Selama unjuk rasa itu berlangsung, Agnes Chow mengingatkan bahwa anggota-anggota partainya telah dipukul secara fisik, dipecat dari jabatan mereka, dan dipenjarakan. "Kalau rezim yang berkuasa melakukan ini, sasarannya bukan saja saya, atau para demokrat, tetapi semua penduduk Hongkong."
"Keputusan diskualifikasi ini mengatakan kepada semua warga Hong Kong, kita hanya boleh memilih orang yang diterima oleh rezim,"Â ucap Chow.
Anggota parlemen pro-demokrasi dan ahli-ahli hukum mengatakan, diskualifikasi Agnes Chow diduga kuat disebabkan oleh penyaringan politik, serta mencerminkan sebuah keputusan yang tidak adil, tak berlandaskan hukum, serta sarat prasangka dari pemerintah otonomi Hong Kong -- yang diduga sangat dipengaruhi dan dikendalikan oleh China.
Pemimpin Partai Demosisto Dipenjara
Aktivis Hong Kong sekaligus pemimpin Partai Demosisto, Joshua Wong, kembali dipenjara untuk kesekian kalinya dalam tiga bulan terakhir. Pemenjaraan itu dilakukan pada Rabu, 17 Januari 2018.

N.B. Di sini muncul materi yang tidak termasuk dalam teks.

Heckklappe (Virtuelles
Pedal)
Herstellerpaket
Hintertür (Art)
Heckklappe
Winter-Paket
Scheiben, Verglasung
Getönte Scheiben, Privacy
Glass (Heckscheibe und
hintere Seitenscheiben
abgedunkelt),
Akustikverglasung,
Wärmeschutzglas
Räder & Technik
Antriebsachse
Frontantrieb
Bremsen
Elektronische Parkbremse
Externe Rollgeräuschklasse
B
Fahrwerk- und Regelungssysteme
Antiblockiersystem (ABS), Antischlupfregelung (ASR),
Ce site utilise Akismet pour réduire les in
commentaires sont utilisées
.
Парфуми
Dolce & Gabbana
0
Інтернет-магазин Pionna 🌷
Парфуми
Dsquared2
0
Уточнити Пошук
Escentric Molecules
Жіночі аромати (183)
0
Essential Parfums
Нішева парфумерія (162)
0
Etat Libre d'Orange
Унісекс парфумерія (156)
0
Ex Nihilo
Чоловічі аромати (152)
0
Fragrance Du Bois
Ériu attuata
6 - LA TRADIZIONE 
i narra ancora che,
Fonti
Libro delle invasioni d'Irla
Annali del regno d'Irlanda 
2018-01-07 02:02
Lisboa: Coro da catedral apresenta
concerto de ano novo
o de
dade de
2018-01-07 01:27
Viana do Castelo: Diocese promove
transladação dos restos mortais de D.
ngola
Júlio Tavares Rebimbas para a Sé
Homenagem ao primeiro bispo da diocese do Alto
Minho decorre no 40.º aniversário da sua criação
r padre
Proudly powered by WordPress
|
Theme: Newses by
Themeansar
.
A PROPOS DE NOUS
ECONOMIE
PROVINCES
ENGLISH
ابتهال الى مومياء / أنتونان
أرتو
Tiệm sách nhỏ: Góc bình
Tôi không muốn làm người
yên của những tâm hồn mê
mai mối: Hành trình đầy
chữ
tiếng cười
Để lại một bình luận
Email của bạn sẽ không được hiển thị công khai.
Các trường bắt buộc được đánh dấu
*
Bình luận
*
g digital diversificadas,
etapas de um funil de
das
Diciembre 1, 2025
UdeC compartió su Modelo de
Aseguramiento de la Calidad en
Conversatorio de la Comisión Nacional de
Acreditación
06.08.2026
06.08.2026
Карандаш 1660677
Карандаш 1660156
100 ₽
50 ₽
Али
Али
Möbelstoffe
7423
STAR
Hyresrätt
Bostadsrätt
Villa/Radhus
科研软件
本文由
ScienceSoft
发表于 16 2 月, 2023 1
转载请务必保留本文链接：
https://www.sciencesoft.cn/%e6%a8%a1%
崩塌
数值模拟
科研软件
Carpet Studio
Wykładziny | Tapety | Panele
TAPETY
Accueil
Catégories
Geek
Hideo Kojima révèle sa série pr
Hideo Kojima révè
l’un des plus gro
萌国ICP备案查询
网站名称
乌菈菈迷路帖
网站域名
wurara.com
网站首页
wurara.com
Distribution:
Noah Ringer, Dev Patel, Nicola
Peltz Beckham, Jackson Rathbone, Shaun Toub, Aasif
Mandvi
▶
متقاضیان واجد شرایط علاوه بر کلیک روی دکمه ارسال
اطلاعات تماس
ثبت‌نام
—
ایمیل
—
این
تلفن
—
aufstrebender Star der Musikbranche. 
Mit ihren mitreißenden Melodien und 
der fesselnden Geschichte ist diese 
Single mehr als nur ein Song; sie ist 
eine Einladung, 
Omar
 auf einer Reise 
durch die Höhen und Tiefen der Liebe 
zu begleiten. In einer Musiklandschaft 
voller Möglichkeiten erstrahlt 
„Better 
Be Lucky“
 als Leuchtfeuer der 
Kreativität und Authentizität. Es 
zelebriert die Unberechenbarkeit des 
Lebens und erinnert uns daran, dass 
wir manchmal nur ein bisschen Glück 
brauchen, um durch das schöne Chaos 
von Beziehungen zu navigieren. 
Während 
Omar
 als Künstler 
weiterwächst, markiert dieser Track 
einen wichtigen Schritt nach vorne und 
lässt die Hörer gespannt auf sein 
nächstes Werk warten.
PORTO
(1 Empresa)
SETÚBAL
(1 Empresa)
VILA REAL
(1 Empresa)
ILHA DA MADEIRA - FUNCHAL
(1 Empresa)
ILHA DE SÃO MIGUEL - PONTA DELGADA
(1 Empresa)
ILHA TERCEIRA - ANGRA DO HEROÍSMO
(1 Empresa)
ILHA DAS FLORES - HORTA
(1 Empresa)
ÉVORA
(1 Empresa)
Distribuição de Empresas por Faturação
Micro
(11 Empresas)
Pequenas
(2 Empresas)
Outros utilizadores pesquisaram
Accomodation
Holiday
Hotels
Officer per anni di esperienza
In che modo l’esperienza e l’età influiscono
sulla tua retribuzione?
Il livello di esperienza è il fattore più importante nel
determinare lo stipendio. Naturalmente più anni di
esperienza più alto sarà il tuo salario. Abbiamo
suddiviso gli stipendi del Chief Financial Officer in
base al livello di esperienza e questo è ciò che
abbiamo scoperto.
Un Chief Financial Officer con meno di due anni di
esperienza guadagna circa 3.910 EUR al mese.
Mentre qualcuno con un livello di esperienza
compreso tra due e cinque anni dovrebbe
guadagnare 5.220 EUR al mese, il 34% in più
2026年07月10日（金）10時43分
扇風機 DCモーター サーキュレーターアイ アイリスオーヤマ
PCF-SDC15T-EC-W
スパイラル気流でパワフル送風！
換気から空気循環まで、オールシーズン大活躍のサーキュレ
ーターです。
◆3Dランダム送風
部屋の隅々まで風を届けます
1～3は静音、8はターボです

Joshua Wong (21 tahun) ditangkap sehubungan dengan tindakan yang dilakukannya pada demonstrasi Hong Kong 2014 silam. Demikian seperti dilansir The Guardian, 17 Januari 2018.
Saat itu, ia diduga menghalang-halangi aparat untuk membongkar perkemahan massa aksi pro-demokrasi dalam demo Hong Kong 2014--yang dikenal dengan nama Umbrella Movement.
Dalam berkas perkara, Hakim Andrew Chan mendeskripsikan keterlibatan Joshua dalam upaya penghalang-halangan operasi pembongkaran itu sebagai tindakan yang "dalam dan luas".
"Dia memainkan peran utama pada hari itu. Satu-satunya hukuman yang tepat untuk Tn. (Joshua) Wong adalah pemenjaraan segera," ucap Hakim Chan, yang kemudian menjatuhkan vonis bui selama 3 bulan.
Berarti, pemenjaraan pada Rabu, 17 Januari itu menjadi yang kedua kalinya bagi Joshua harus mendekam di balik jeruji atas tuduhan yang sama.
Aktivis lain, Raphael Wong, juga divonis penjara 4 bulan 15 hari atas insiden serupa.
Sidang Banding Ditolak
Sebelumnya, Joshua telah mengaku bersalah atas tuduhan tersebut.
Ia juga berstatus bebas bersyarat demi menunggu sidang banding atas vonis hukuman enam bulan karena melakukan pelanggaran lain terkait Umbrella Movement.
Begitupun Raphael yang turut mengajukan sidang banding.
Namun, Hakim Chan menolak pengajuan sidang banding keduanya.
Kendati demikian, pengacara para kedua aktivis Hong Kong itu mendorong hakim untuk mempertimbangkan kembali keputusannya dan diberi pemeriksaan lebih lanjut pada Rabu 17 Januari.